What I’m going to do though, what I’ve decided to do is to go through Psalm 22 and just point out some specific things about the structure of the first half of the psalm, some of the phrases in there that might not be clear to you, and then also go through what Roy read this morning in Isaiah 53, obviously a companion passage to this.
And then at the end of that, going through the verses specifically, we’ll talk about some general things that these sections of scriptures teach us about the atonement. So we’ll begin with looking at the structure of Psalm 22, the first 21 verses. You have here a series of cries by Jesus Christ or by the afflicted one and then a counterstatement of God’s faithfulness.
So verses one and two talk about the problem of the person who’s being afflicted here, are persecuted—Jesus Christ the Messiah. “My God, my God, why hast thou forsaken me? Why art so far from helping me? And from the words of my roaring, oh my God, I cry in the daytime, but thou hearest not. And in the night season, and I’m not silent.”
So you begin to see here the extent of the problem: forsakenness. The word for God used there, by the way, is the most generalized term El, which refers to the strength of God. He’s saying, “My strong one, my strength, where are you now that I’m in the tremendous problem and I’m being brought into very bad times. I’m roaring over the depth of my problem here.”

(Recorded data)
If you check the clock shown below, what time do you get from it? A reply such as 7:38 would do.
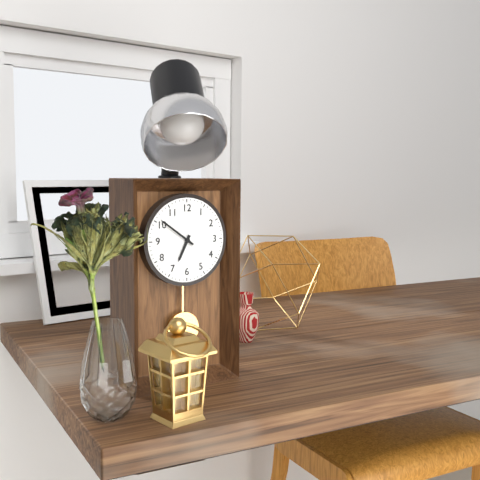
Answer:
6:51
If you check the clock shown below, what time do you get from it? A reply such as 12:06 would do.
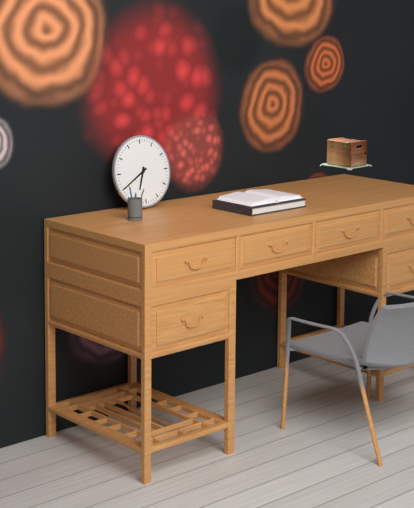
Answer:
6:40
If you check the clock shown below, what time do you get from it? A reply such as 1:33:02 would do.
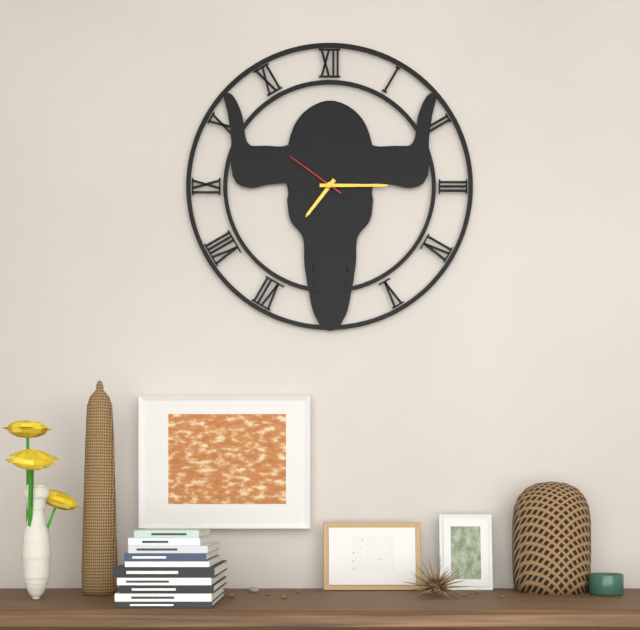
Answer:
7:15:51
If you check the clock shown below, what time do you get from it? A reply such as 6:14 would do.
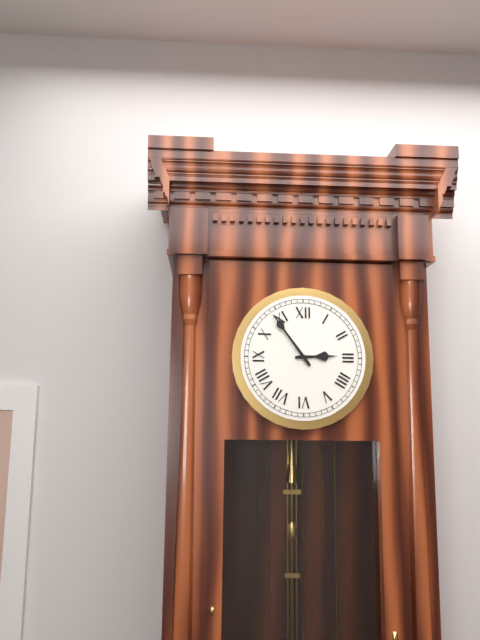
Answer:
2:54
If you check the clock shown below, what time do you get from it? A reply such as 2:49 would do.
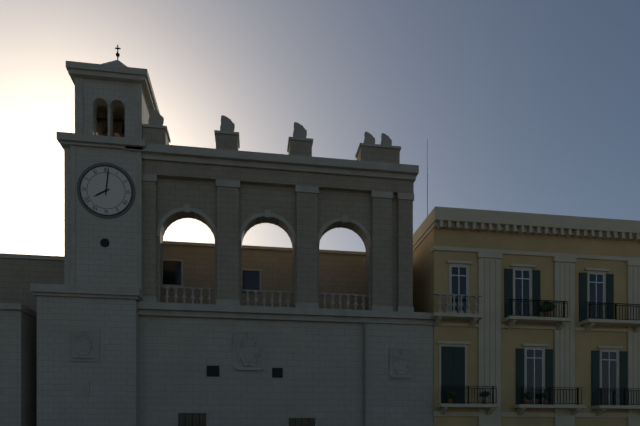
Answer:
8:01
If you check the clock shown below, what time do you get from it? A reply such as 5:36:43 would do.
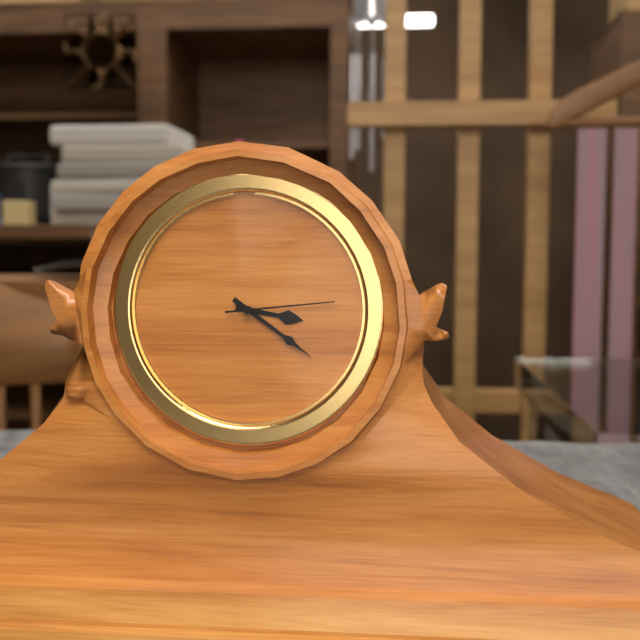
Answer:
3:21:14
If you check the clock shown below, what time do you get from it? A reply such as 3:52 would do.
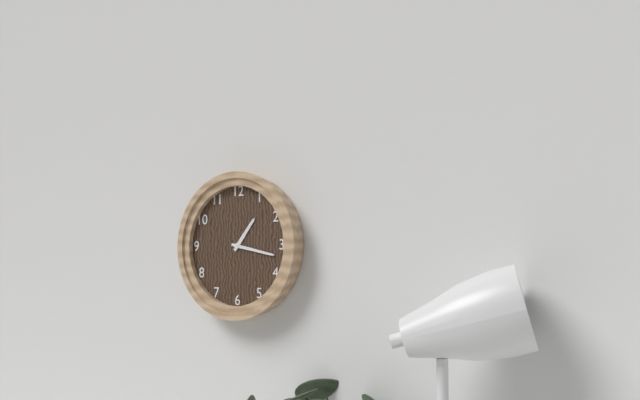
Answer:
1:17
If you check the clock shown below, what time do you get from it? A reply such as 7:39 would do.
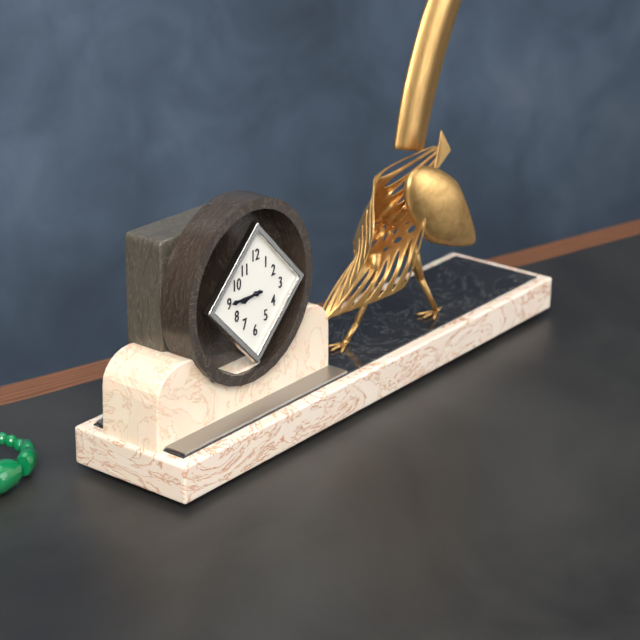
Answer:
8:45
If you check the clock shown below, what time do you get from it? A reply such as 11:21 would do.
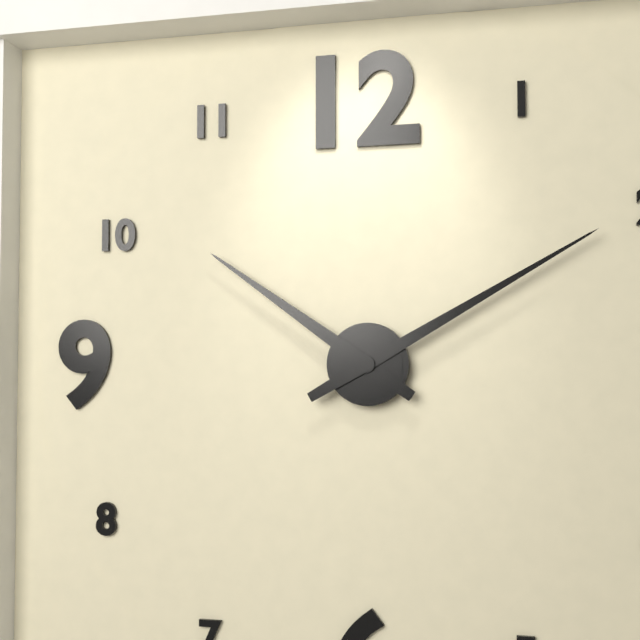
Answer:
10:10
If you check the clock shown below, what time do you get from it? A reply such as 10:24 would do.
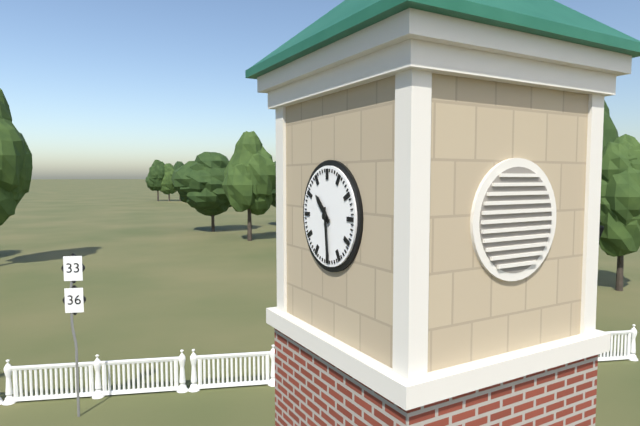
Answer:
10:29
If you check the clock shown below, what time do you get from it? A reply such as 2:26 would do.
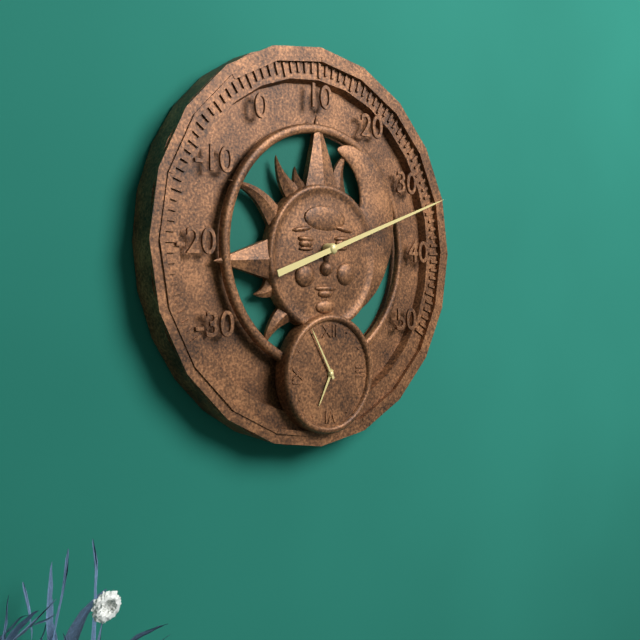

SET TASK: Copy the Psalm 22 text from "And then at" to "of God’s faithfulness.", renaming "atonement" as "redemption". The records have no connection to the Psalm 22 text.

WRITTEN ANSWER:
And then at the end of that, going through the verses specifically, we’ll talk about some general things that these sections of scriptures teach us about the redemption. So we’ll begin with looking at the structure of Psalm 22, the first 21 verses. You have here a series of cries by Jesus Christ or by the afflicted one and then a counterstatement of God’s faithfulness.